A. Differential expression of proliferation signature genes in biopsy samples from mantle cell lymphoma. The expression patterns of 20 genes from the proliferation signature are shown across 92 mantle cell lymphoma biopsy samples. The expression of each of these genes was found to being associated with short survival (Rosenwald et al., 2003b). The expression levels of these 20 genes were averaged to create the proliferation signature average, which was divided into four quartile groups as shown. B. Kaplan Meier plot of overall survival of patients with mantle cell lymphoma,divided into four quartile groups according to the expression of the proliferation signature in their tumors. C. The proliferation signature integrates distinct oncogenic events in mantle cell lymphoma.

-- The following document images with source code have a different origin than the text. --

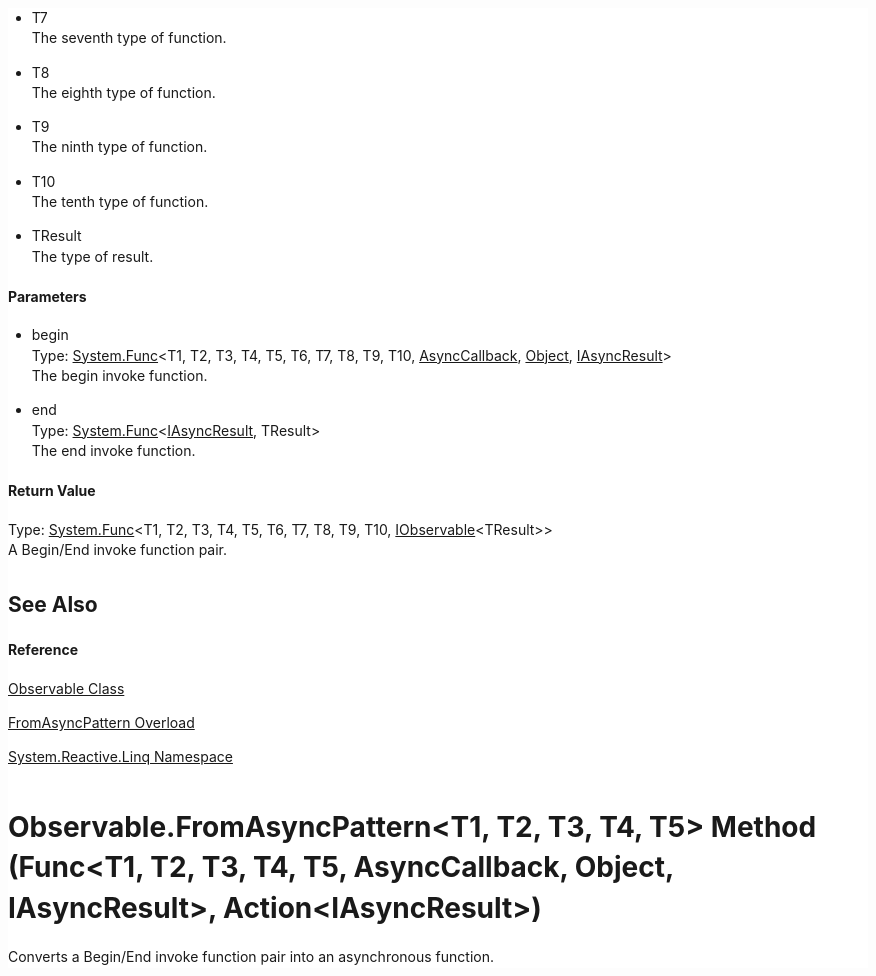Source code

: - T7  
  The seventh type of function.

- T8  
  The eighth type of function.

- T9  
  The ninth type of function.

- T10  
  The tenth type of function.

- TResult  
  The type of result.

#### Parameters

- begin  
  Type: [System.Func](https://msdn.microsoft.com/en-us/library/Dd402863)\<T1, T2, T3, T4, T5, T6, T7, T8, T9, T10, [AsyncCallback](https://msdn.microsoft.com/en-us/library/ckbe7yh5), [Object](https://msdn.microsoft.com/en-us/library/e5kfa45b), [IAsyncResult](https://msdn.microsoft.com/en-us/library/ft8a6455)\>  
  The begin invoke function.

- end  
  Type: [System.Func](https://msdn.microsoft.com/en-us/library/Bb549151)\<[IAsyncResult](https://msdn.microsoft.com/en-us/library/ft8a6455), TResult\>  
  The end invoke function.

#### Return Value

Type: [System.Func](https://msdn.microsoft.com/en-us/library/Dd383294)\<T1, T2, T3, T4, T5, T6, T7, T8, T9, T10, [IObservable](https://msdn.microsoft.com/en-us/library/Dd990377)\<TResult\>\>  
A Begin/End invoke function pair.

## See Also

#### Reference

[Observable Class](Observable/Observable)

[FromAsyncPattern Overload](FromAsyncPattern/Observable.FromAsyncPattern)

[System.Reactive.Linq Namespace](System.Reactive.Linq/System.Reactive.Linq)








# Observable.FromAsyncPattern\<T1, T2, T3, T4, T5\> Method (Func\<T1, T2, T3, T4, T5, AsyncCallback, Object, IAsyncResult\>, Action\<IAsyncResult\>)

Converts a Begin/End invoke function pair into an asynchronous function.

The expression of the cyclin D1 mRNA was determined by a quantitative RT-PCR assay for the coding region. Deletion of the INK4a/ARF locus was determined by a quantitative PCR using genomic DNA. Yellow indicates heterozygous or homozygous deletion; black indicates wild type copy number. Tumors with higher expression of the proliferation signature tend to have higher cyclin D1 mRNA expression and or deletion of the INK4a/ARF locus. D. Model depicting how increased cyclin D1 expression and deletion of the INK4a/ARF locus may contribute to a higher proliferation rate in mantle cell lymphoma. See text for details.

Figure 5.

A. Two sets of coordinately expressed genes, termed the immune response-1 and immune response-2 signatures, are associated with survival in follicular lymphoma. The expression pattern of each gene in these two signatures in shown for 191 follicular lymphoma biopsy samples. Expression of the immune response-1 signature is associated with long survival following diagnosis and expression of the immune response-2 signature is associated with short survival (Dave et al., 2004). These signatures are combined into a multivariate model of survival that generates a survival predictor score for each patient. Patients are ranked according to this survival predictor and divided into four equal quartiles as shown. B. Kaplan-Meier plot of overall survival of patients in the four quartiles of the survival predictor. C. Expression of the genes that constitute the immune response-1 and immune response-2 signatures in normal immune cells. Tonsillar germinal center B cells, peripheral blood B cells, peripheral blood T cells and peripheral blood monocytes from healthy donors were profiled for gene expression. C. Relative expression of the immune response-1 and immune response-2 signature genes in the malignant (CD19-positive) and the non-malignant (CD19-negative) cells isolated from follicular lymphoma biopsy samples is shown. D. A schematic of how the immune response hypothesis and immune cell dependence hypothesis might explain the clinical behavior of tumors with high expression of the immune response-1 signature or the immune response-2 signature (see text for details).